TEMPORALI VERSO IL NORD ITALIA, RISCHIO LOCALI NUBIFRAGI
Nuove infiltrazioni instabili, legate all’avanzata da ovest di una saccatura atlantica, punteranno le regioni settentrionali. I contrasti termici, rispetto al caldo africano, favoriranno la formazione di temporali anche forti sulle Alpi, che tenderanno a propagarsi in parte alle pianure. Le regioni settentrionali saranno immersi in un’area di forti contrasti, con rischio fenomeni violenti.
La bassa pressione, in lenta avanzata dalla Francia, spingerà le correnti fresche ed instabili atlantiche a scontrarsi con i flussi africani. Il flusso oceanico riuscirà ad espandere il proprio raggio d’azione ad inizio settimana, favorendo una maggiore diffusione delle precipitazioni su tutto il Nord Italia e fino a lambire il Centro Italia, con temperature in calo.
ITALIA DIVISA, MIX ESPLOSIVO TRA CALDO E ONDATE TEMPORALESCHE
I primi giorni della nuova settimana vedranno l’Italia nettamente spaccata in due, con l’anticiclone africano che reggerà al Sud.

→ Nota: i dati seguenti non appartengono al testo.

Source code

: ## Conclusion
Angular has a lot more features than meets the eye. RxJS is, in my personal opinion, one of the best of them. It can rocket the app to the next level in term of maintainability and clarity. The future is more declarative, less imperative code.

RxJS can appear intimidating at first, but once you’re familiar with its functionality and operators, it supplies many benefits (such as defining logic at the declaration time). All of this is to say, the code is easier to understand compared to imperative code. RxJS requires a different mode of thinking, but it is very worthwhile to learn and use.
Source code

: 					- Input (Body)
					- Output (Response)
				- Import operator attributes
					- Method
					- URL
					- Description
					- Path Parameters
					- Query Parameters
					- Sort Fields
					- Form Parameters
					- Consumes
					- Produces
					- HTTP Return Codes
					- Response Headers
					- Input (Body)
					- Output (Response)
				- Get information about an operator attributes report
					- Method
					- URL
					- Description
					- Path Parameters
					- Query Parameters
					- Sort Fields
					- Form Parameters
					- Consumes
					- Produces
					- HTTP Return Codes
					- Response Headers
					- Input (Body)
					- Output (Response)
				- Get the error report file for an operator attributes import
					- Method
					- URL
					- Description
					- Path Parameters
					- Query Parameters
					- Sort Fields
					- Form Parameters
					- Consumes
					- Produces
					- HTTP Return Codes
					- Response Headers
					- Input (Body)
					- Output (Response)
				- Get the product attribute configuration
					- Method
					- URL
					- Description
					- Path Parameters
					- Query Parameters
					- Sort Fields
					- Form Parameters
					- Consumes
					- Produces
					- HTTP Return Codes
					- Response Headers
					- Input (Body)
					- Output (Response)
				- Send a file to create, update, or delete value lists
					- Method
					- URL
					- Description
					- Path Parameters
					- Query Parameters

Lo scenario sarà ben diverso al Nord Italia, che subirà le ingerenze della circolazione ciclonica d’origine atlantica con vivace instabilità associata a frequenti temporali anche di forte intensità.
Le precipitazioni temporalesche si estenderanno a tratti anche alle pianure, con possibili fenomeni violenti collegati proprio al perdurante di notevoli contrasti termici. Il braccio di ferro tra le correnti atlantiche e l’anticiclone africano proseguirà nel corso della settimana, con una possibile nuova rimonta verso nord dei flussi sahariani già attorno a metà settimana.
Nonostante il pressing delle correnti atlantiche, l’anticiclone africano darà molto filo da torcere e non mollerà la presa sull’area afromediterranea. Le regioni centro-meridionali resteranno quindi probabilmente in balia del caldo persistente, a tratti afoso, nella seconda parte della settimana. Ulteriori temporali potranno interessare Alpi, Prealpi e parte della Val Padana.